Germany is struggling to contain the rise of far-right extremist violence.

This week, a member of the far-right AfD party was stripped of his leadership role in Parliament for making anti-Semitic comments.

The move is highlighting concerns over radicalization within the AfD. The party was founded six years ago as a nationalist movement, defined by its opposition to Chancellor Angela Merkel’s refugee policy.

The rise of the AfD has been coupled with a rise in far-right violence. Last month, two people were killed in the eastern city of Halle in an attack on a synagogue. And in June, a regional politician who supported Merkel’s immigration policy was fatally shot by a neo-Nazi.

Late last month, the German government proposed new rules that would restrict gun purchases and force social media companies to remove and report hate speech. But members of the center-left Green Party, which has also risen to prominence at the same time as the AfD, says the proposed domestic terrorism rules don’t go far enough.

“We believe it's far too late, and it's too little. We believe that we have to have stricter regulations still in the social media,” says Franziska Brantner, a member of Parliament with the Green Party. “We also need to have more clarity when it comes to the far-right networks within our own security services.”

The rise of nationalism in Germany has followed that of similar movements globally, including in the U.S., and in the United Kingdom where the Brexit referendum has pushed the country into political crisis. But Brantner says the fundamental difference is that the movement in Germany is fueled by racism.

Questions:
1. Reproduce the passage of the article on far-right extremism in Germany from "The move is" up to and including "by a neo-Nazi.".
2. In the article on far-right extremism in Germany, how many people were killed in the attack on a synagogue in Halle?

Extracted data entries
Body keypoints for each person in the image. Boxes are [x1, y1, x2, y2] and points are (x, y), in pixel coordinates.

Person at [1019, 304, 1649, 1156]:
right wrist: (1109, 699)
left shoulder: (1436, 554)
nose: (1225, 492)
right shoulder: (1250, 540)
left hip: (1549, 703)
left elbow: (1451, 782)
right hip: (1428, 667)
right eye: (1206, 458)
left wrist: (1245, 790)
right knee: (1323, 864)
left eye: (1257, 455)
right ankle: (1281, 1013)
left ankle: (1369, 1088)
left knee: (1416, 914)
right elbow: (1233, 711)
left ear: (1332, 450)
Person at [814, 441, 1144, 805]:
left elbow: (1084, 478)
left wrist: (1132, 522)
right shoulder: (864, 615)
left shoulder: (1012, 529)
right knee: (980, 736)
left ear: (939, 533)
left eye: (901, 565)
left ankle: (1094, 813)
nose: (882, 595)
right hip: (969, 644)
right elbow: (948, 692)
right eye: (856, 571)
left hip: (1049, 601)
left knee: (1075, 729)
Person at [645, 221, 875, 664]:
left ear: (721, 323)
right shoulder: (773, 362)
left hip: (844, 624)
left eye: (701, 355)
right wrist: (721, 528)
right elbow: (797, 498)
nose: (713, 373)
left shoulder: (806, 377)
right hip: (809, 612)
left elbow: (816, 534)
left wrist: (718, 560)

Per-task answers:
1.
The move is highlighting concerns over radicalization within the AfD. The party was founded six years ago as a nationalist movement, defined by its opposition to Chancellor Angela Merkel’s refugee policy.

The rise of the AfD has been coupled with a rise in far-right violence. Last month, two people were killed in the eastern city of Halle in an attack on a synagogue. And in June, a regional politician who supported Merkel’s immigration policy was fatally shot by a neo-Nazi.

2. Two people.